King took this invisible path in the late 1960s when nonviolence had lost its fleeting cachet. King did not merely take the obvious, if controversial, antiwar stance—he opposed all violence. In the mid-1960s, abetted by the martyred Malcolm X, the Black Power movement, and the Black Panther Party, the ideological debate among African Americans, ever mirroring the dominant culture, tilted toward violence as self-defense or as a means to justice. It was not only a foreign and foolhardy war King objected to. He rejected that supposedly revolutionary violence popular in urban and academic settings. To oppose violence in the African American community in the late sixties was tantamount to advocating a nonviolent response to Japan after December 7, or to Al Qaeda after September 11, or to any and every Simon Legree any and every day of any and every year.
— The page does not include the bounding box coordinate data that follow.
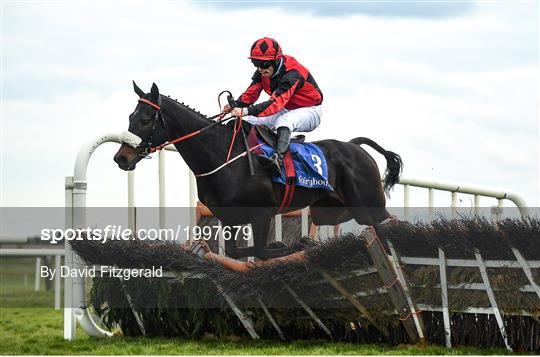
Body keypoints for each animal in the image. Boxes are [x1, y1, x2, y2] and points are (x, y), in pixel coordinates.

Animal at [113, 81, 400, 258]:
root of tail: (355, 145)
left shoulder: (262, 214)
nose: (121, 158)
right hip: (334, 211)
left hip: (368, 204)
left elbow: (262, 251)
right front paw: (295, 244)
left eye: (146, 119)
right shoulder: (228, 218)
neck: (222, 157)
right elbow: (236, 252)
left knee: (389, 222)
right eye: (130, 117)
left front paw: (288, 246)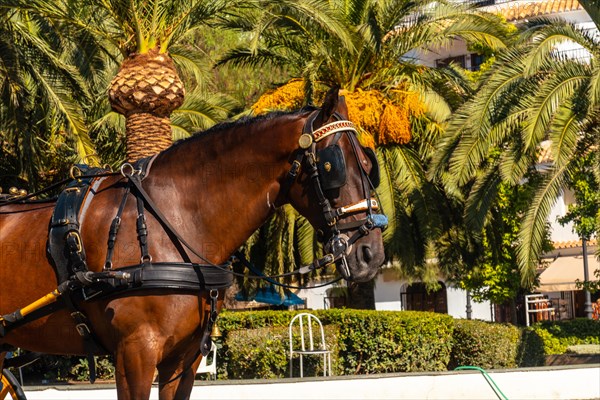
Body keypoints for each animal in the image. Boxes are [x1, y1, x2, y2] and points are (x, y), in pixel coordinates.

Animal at [0, 89, 384, 398]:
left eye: (370, 165)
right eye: (333, 167)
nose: (372, 253)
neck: (171, 219)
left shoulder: (183, 360)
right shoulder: (135, 354)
To oppose violence was to be seen as passé, an Uncle Tom, a Judas. Yet King says:
“The ultimate weakness of violence is that it is a descending spiral begetting the very thing it seeks to destroy. Instead of diminishing evil, it multiplies it. Through violence you may murder the liar, but you cannot murder the lie, nor establish the truth. Through violence you murder the hater, but you do not murder hate. In fact, violence merely increases hate. Returning violence for violence multiplies violence, adding deeper darkness to a night already devoid of stars. Darkness cannot drive out darkness; only light can do that. Hate cannot drive out hate; only love can do that.”
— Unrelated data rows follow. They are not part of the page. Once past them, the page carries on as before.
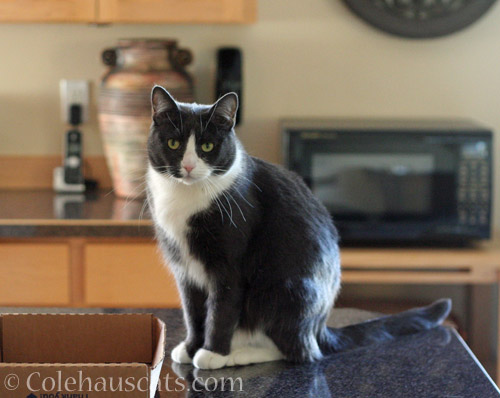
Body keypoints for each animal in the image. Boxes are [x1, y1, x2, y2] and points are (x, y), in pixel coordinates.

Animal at [146, 86, 452, 370]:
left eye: (207, 147)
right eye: (173, 143)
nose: (188, 166)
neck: (186, 198)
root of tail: (321, 327)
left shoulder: (230, 265)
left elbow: (221, 310)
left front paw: (212, 353)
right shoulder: (185, 270)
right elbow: (193, 312)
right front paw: (190, 348)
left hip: (284, 289)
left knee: (298, 350)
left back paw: (240, 355)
Two decades earlier, shortly after World War II, when the triumph over Nazism seemed to place a crowning wreath around the myth of violence, Howard Thurman argues not only that history shows that people never tire of proclaiming the presumed blessings of violence, but also a simple reality: violence never works. Violence, he says, is deceptive because it seems “efficient” and “effective.” In reality “it stampedes, overruns, pushes aside and carries the day.” It is “the ritual and the etiquette of those who stand in a position of overt control in the world.” People “resort to violence” because they are unwilling to be patient or unable to be creative.
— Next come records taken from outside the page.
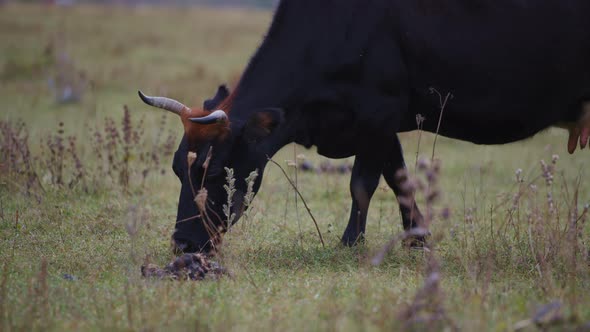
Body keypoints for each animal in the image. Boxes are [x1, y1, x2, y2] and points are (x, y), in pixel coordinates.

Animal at [139, 0, 590, 254]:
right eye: (178, 168)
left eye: (214, 171)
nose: (182, 244)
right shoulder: (378, 123)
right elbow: (399, 178)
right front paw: (417, 238)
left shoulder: (380, 110)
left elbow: (363, 183)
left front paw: (350, 242)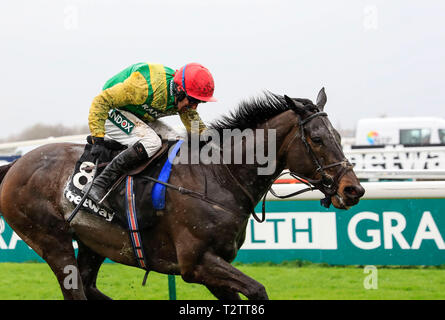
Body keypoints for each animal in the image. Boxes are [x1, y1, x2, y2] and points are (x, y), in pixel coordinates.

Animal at [0, 89, 364, 298]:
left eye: (337, 136)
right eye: (317, 139)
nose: (354, 189)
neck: (219, 176)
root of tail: (16, 164)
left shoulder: (215, 267)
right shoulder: (197, 264)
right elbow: (259, 291)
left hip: (93, 242)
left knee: (88, 287)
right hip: (52, 240)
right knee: (75, 289)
This twentieth-century–African American testimony echoes George Fox’s message to Cromwell. In hindsight, reassurance about Quaker nonviolence seems redundant, but some contemporary continental Anabaptist sects had embraced the purported purging force of violence, and Cromwell, like all of England, was suspicious of the Friends. So Fox told him, “The Spirit of Christ, by which we are guided, is not changeable, so as once to command us from a thing as evil and again to move toward it; and we do certainly know, and so testify to the world, that the spirit of Christ, which leads us into all Truth, will never move us to fight and war against anyone with outward weapons, neither for the kingdom of Christ, nor for the kingdoms of this world.”
Whenever revolutionaries or warriors or academics or religious leaders propose violence as a solution, they lose sight of the infinite value of each life. Jesus declares that all that is holy rejoices in the salvation of one person (Luke 15:7, 10). The Talmud argues that to kill one person is to destroy a world; to save one person is to save a world. The intrinsic value of each life is the essence of Ivan Karamazov’s protest: the suffering of one child blots out the goodness of creation. Every violent death is a sacrifice to Moloch, the triumph of Mars, and a holocaust. Every cruelty is as toxic as Chernobyl, polluting planner, perpetrator, witness, and victim through time and space.
Merton and King reject violence as the quintessential destroyer. Nothing else so irreparably obliterates the innate value of human dignity. No other human activity so desecrates the spirit. Nothing else we do is so primly, proudly, and bloodily Manichean. No other extension of politics by other means (von Clausewitz) is so bloated with a mythology of redemption. Ideologies of violence argue that we can diminish evil by destroying life. The logic of calculating Caiaphas in urging Jesus’ execution (John 11:50) is the cornerstone of every war, every witch trial, every act of terrorism, every revolution and counterrevolution. Every war is thought to be the war to end all wars, yet every act of violence contains within it the seeds of the Final Solution.